The chief of Southern Meats abattoir is predicting a major impact on the wider industry from federal government 457 visas changes.
But Wammco chief executive Coll MacRury says the changes won’t affect the Goulburn facility because in contrast, it relies on a six-monthly holiday visa program.
The government announced the abolition of the 457 scheme on Tuesday and its replacement with two temporary skills shortage visas. They carry stricter requirements, including language and labour market testing and two years’ work experience. The crackdown has also narrowed the field of qualifying industries.
Meat processing is not among them but Mr MacRury fears abattoirs reliant on the program will feel the heat.
“It will be a big deal for some who are already doing it tough,” he said.
Some 15 per cent of abattoir workers Australia-wide are employed under the program. Mr MacRury said Southern Meats formerly utilised the scheme but it became too expensive. In recent years it has relied on the holiday visa program to employ between 20 and 30 per cent of the workforce, or 70 workers, at peak capacity.

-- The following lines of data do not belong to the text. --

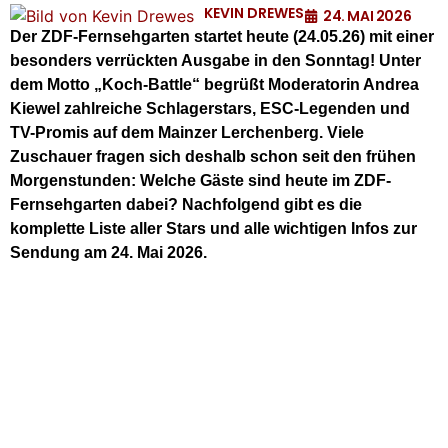
KEVIN DREWES
24. MAI 2026
Der ZDF-Fernsehgarten startet heute (24.05.26) mit einer
besonders verrückten Ausgabe in den Sonntag! Unter
dem Motto „Koch-Battle“ begrüßt Moderatorin Andrea
Kiewel zahlreiche Schlagerstars, ESC-Legenden und
TV-Promis auf dem Mainzer Lerchenberg. Viele
Zuschauer fragen sich deshalb schon seit den frühen
Morgenstunden: Welche Gäste sind heute im ZDF-
Fernsehgarten dabei? Nachfolgend gibt es die
komplette Liste aller Stars und alle wichtigen Infos zur
Sendung am 24. Mai 2026.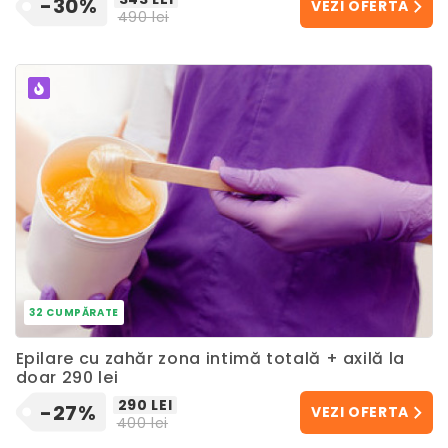
-30%
VEZI OFERTA
490 lei
POPULAR
32 CUMPĂRATE
Epilare cu zahăr zona intimă totală + axilă la
doar 290 lei
290 LEI
-27%
VEZI OFERTA
400 lei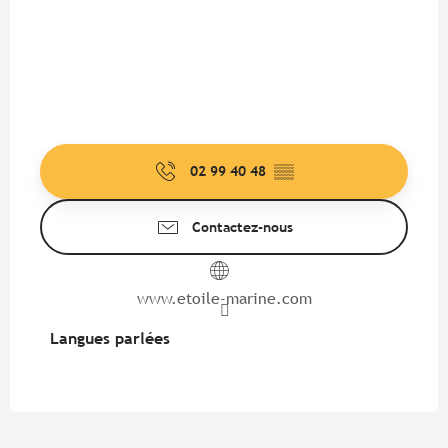
02 99 40 48
▒▒
Contactez-nous
www.etoile-marine.com
Langues parlées
Langues parlées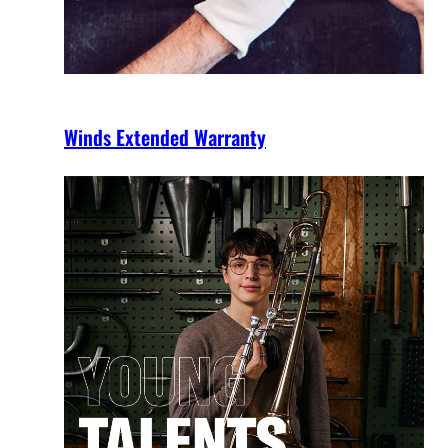
Winds Extended Warranty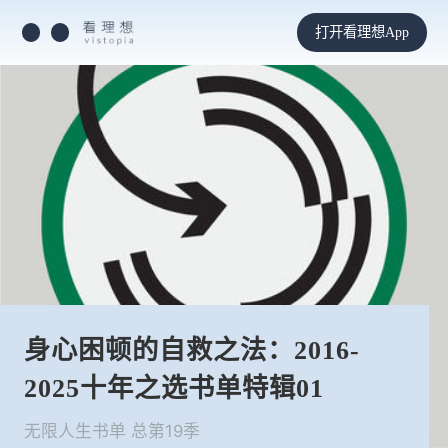
打开看理想App
身心困顿的自救之法：2016-
2025十年之选书单特辑01
无限人生书单 总第19季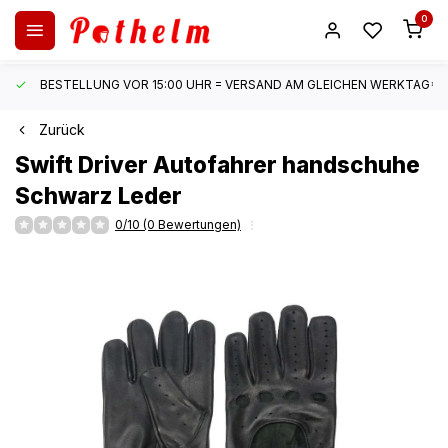
0
BESTELLUNG VOR 15:00 UHR = VERSAND AM GLEICHEN WERKTAG*
Zurück
Swift
Driver Autofahrer handschuhe
Schwarz Leder
0/10 (0 Bewertungen)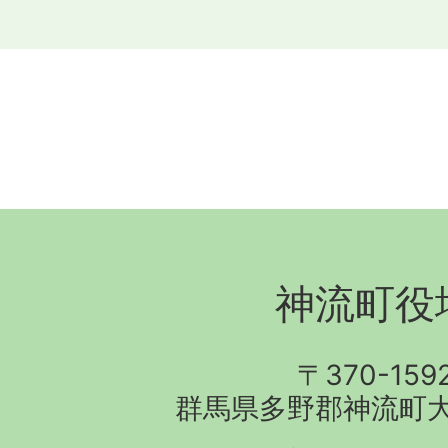
ラ
ラ
イ
イ
ド
ド
神流町役
〒370-159
群馬県多野郡神流町大字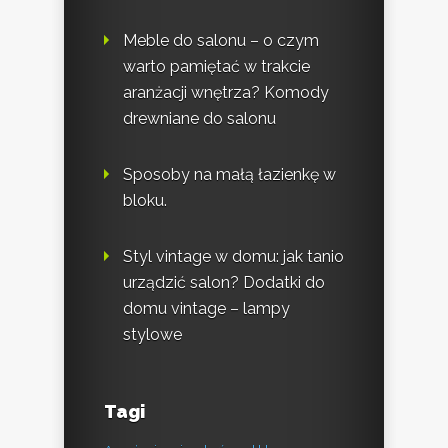
Meble do salonu – o czym
warto pamiętać w trakcie
aranżacji wnętrza? Komody
drewniane do salonu
Sposoby na małą łazienkę w
bloku.
Styl vintage w domu: jak tanio
urządzić salon? Dodatki do
domu vintage – lampy
stylowe
Tagi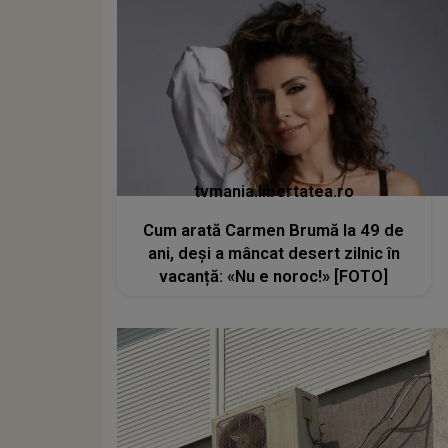
tvmania.libertatea.ro
Cum arată Carmen Brumă la 49 de
ani, deși a mâncat desert zilnic în
vacanță: «Nu e noroc!» [FOTO]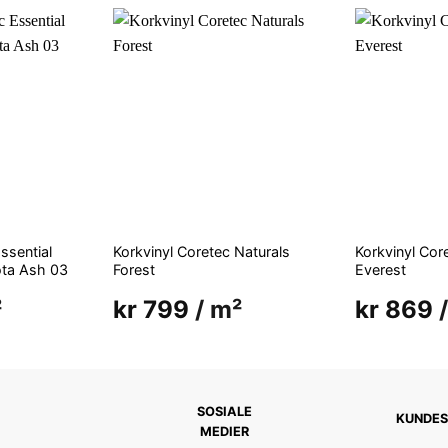
ssential
Korkvinyl Coretec Naturals
Korkvinyl Core
ta Ash 03
Forest
Everest
²
kr
799
/ m²
kr
869
/
SOSIALE
KUNDES
MEDIER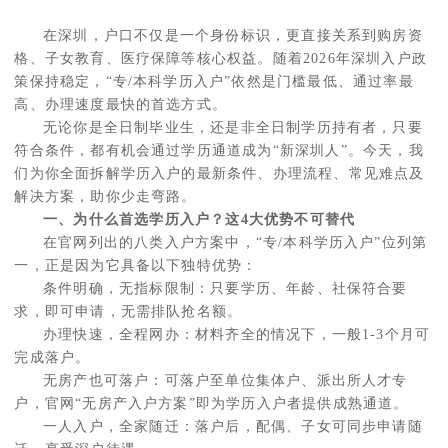
在深圳，户口不仅是一个身份标识，更直接关系到购房资
格、子女教育、医疗保障等核心权益。随着2026年深圳入户政
策保持稳定，“专/本科学历入户”依然是门槛最低、通过率最
高、办理速度最快的首选方式。
无论你是全日制毕业生，还是非全日制学历持有者，只要
符合条件，都有机会通过学历通道成为“新深圳人”。今天，我
们为你全面拆解学历入户的最新条件、办理流程、常见难点及
解决方案，助你少走弯路。
一、为什么首选
学历入户
？这4大优势不可替代
在官网列出的八类入户方案中，“专/本科学历入户”位列第
一，正是因为它具备以下独特优势：
条件明确，无指标限制：只要学历、年龄、社保符合要
求，即可申请，无需排队抢名额。
办理快速，全程网办：材料齐全的情况下，一般1-3个月可
完成落户。
无房产也可落户：可落户至单位集体户、派出所人才专
户，官网“无房产入户方案”即为学历入户者提供成熟通道。
一人入户，全家随迁：落户后，配偶、子女可同步申请随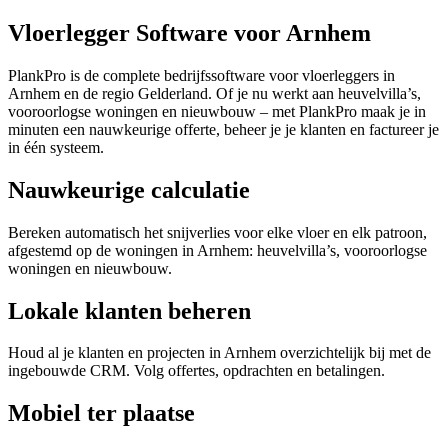
Vloerlegger Software voor Arnhem
PlankPro is de complete bedrijfssoftware voor vloerleggers in
Arnhem en de regio Gelderland. Of je nu werkt aan heuvelvilla’s,
vooroorlogse woningen en nieuwbouw – met PlankPro maak je in
minuten een nauwkeurige offerte, beheer je je klanten en factureer je
in één systeem.
Nauwkeurige calculatie
Bereken automatisch het snijverlies voor elke vloer en elk patroon,
afgestemd op de woningen in Arnhem: heuvelvilla’s, vooroorlogse
woningen en nieuwbouw.
Lokale klanten beheren
Houd al je klanten en projecten in Arnhem overzichtelijk bij met de
ingebouwde CRM. Volg offertes, opdrachten en betalingen.
Mobiel ter plaatse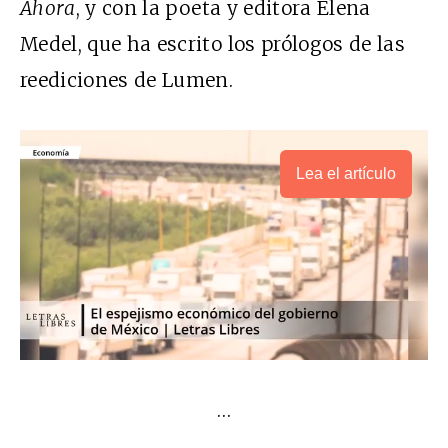
Ahora
, y con la poeta y editora Elena
Medel, que ha escrito los prólogos de las
reediciones de Lumen.
Lea el artículo
…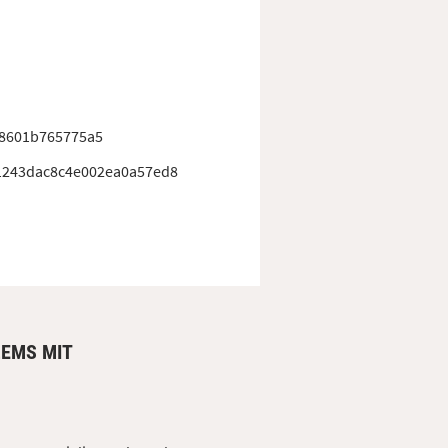
e8601b765775a5
1243dac8c4e002ea0a57ed8
LEMS MIT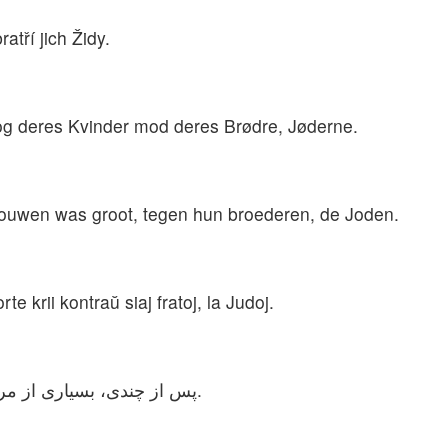
ratří jich Židy.
 og deres Kvinder mod deres Brødre, Jøderne.
rouwen was groot, tegen hun broederen, de Joden.
te krii kontraŭ siaj fratoj, la Judoj.
پس از چندی، بسیاری از مردم، زن و مرد از یهودیان دیگر شکایت کردند.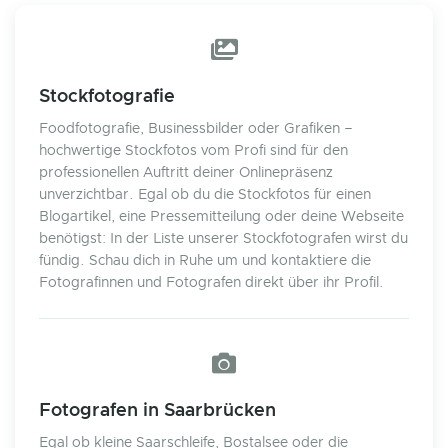
Stockfotografie
Foodfotografie, Businessbilder oder Grafiken –
hochwertige Stockfotos vom Profi sind für den
professionellen Auftritt deiner Onlinepräsenz
unverzichtbar. Egal ob du die Stockfotos für einen
Blogartikel, eine Pressemitteilung oder deine Webseite
benötigst: In der Liste unserer Stockfotografen wirst du
fündig. Schau dich in Ruhe um und kontaktiere die
Fotografinnen und Fotografen direkt über ihr Profil.
Fotografen in Saarbrücken
Egal ob kleine Saarschleife, Bostalsee oder die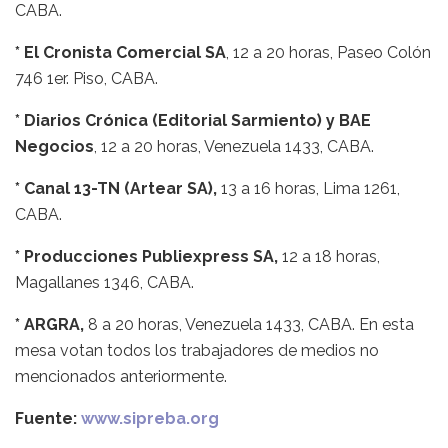
CABA.
* El Cronista Comercial SA
, 12 a 20 horas, Paseo Colón
746 1er. Piso, CABA.
* Diarios Crónica (Editorial Sarmiento) y BAE
Negocios
, 12 a 20 horas, Venezuela 1433, CABA.
* Canal 13-TN (Artear SA),
13 a 16 horas, Lima 1261,
CABA.
* Producciones Publiexpress SA,
12 a 18 horas,
Magallanes 1346, CABA.
* ARGRA,
8 a 20 horas, Venezuela 1433, CABA. En esta
mesa votan todos los trabajadores de medios no
mencionados anteriormente.
Fuente:
www.sipreba.org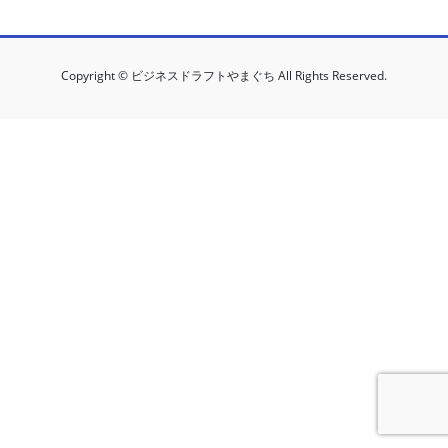
Copyright © ビジネスドラフトやまぐち All Rights Reserved.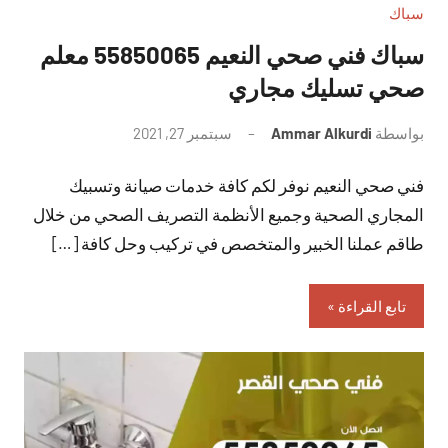
سباك
سباك فني صحي النعيم 55850065 معلم
صحي تسليك مجاري
بواسطة
Ammar Alkurdi
سبتمبر 27, 2021
لا
توجد
فني صحي النعيم نوفر لكم كافة خدمات صيانة وتسبيك
تعليقات
المجاري الصحية وجميع الأنظمة التصريف الصحي من خلال
طاقم عملنا الخبير والمتخصص في تركيب وحل كافة […]
تابع القراءة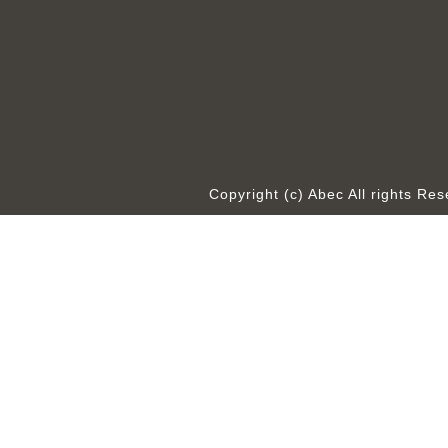
Copyright (c) Abec All rights R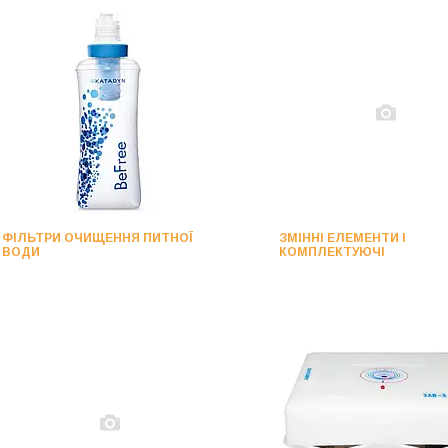
ФІЛЬТРИ ОЧИЩЕННЯ ПИТНОЇ
ЗМІННІ ЕЛЕМЕНТИ І
ВОДИ
КОМПЛЕКТУЮЧІ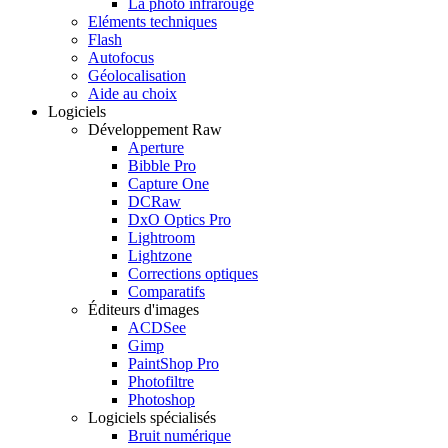
La photo infrarouge
Eléments techniques
Flash
Autofocus
Géolocalisation
Aide au choix
Logiciels
Développement Raw
Aperture
Bibble Pro
Capture One
DCRaw
DxO Optics Pro
Lightroom
Lightzone
Corrections optiques
Comparatifs
Éditeurs d'images
ACDSee
Gimp
PaintShop Pro
Photofiltre
Photoshop
Logiciels spécialisés
Bruit numérique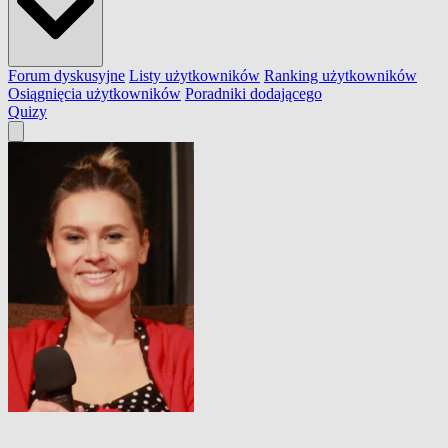
Forum dyskusyjne
Listy użytkowników
Ranking użytkowników
Osiągnięcia użytkowników
Poradniki dodającego
Quizy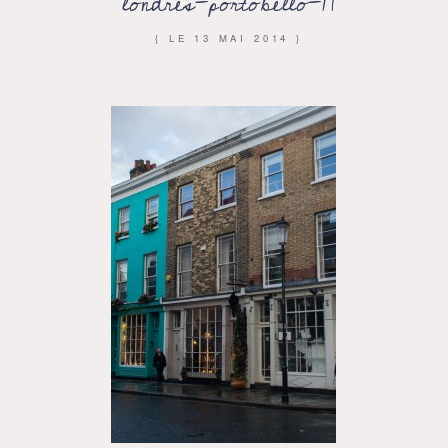
londres-portobello-17
{ LE
13 MAI 2014
}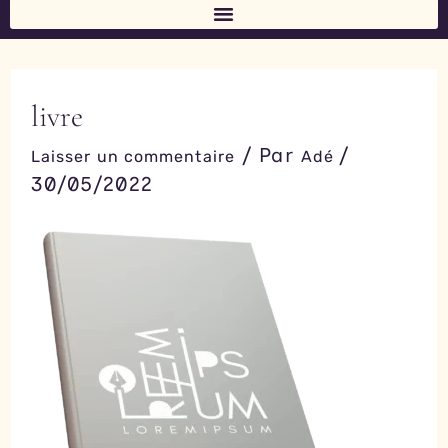
b
a
u
e
o
g
b
d
o
r
e
i
k
a
n
-
m
-
f
i
n
livre
/ Par
/
Laisser un commentaire
Adé
30/05/2022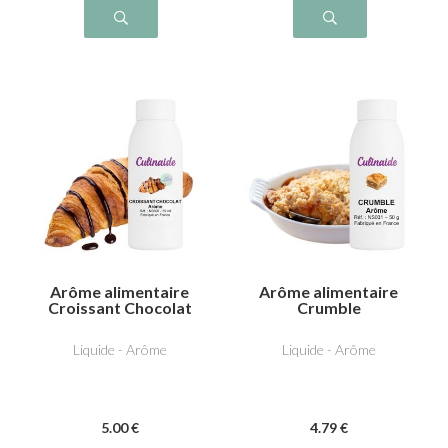
Arôme alimentaire
Arôme alimentaire
Croissant Chocolat
Crumble
Liquide - Arôme
Liquide - Arôme
5
.00
€
4
.79
€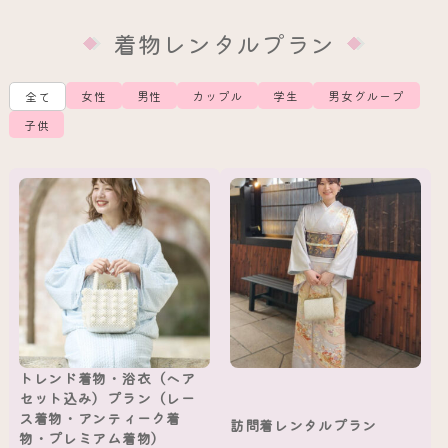
着物レンタルプラン
女性
男性
カップル
学生
男女グループ
全て
子供
トレンド着物・浴衣（ヘア
セット込み）プラン（レー
ス着物・アンティーク着
訪問着レンタルプラン
物・プレミアム着物）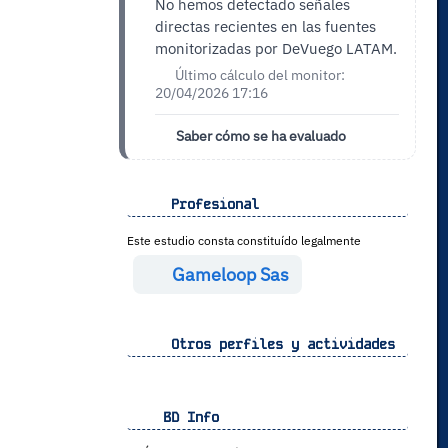
No hemos detectado señales
directas recientes en las fuentes
monitorizadas por DeVuego LATAM.
Último cálculo del monitor:
20/04/2026 17:16
Saber cómo se ha evaluado
Profesional
Este estudio consta constituído legalmente
Gameloop Sas
Otros perfiles y actividades
BD Info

“The average Australian doesn’t want to work at abattoirs because it’s too tough. They see it as a mundane role. We just can’t get young people in Goulburn,” he said.
In contrast, he said holiday visa workers, mainly from Asia, “worked like robots” once they learnt the job and rarely took sick days: “That’s what will hurt regional Australia if we’re not careful.”
Meantime, the abattoir is coping with still high lamb prices by operating some shorter weeks. Mr MacRury said it fluctuated according to international orders and some weeks were busier than others.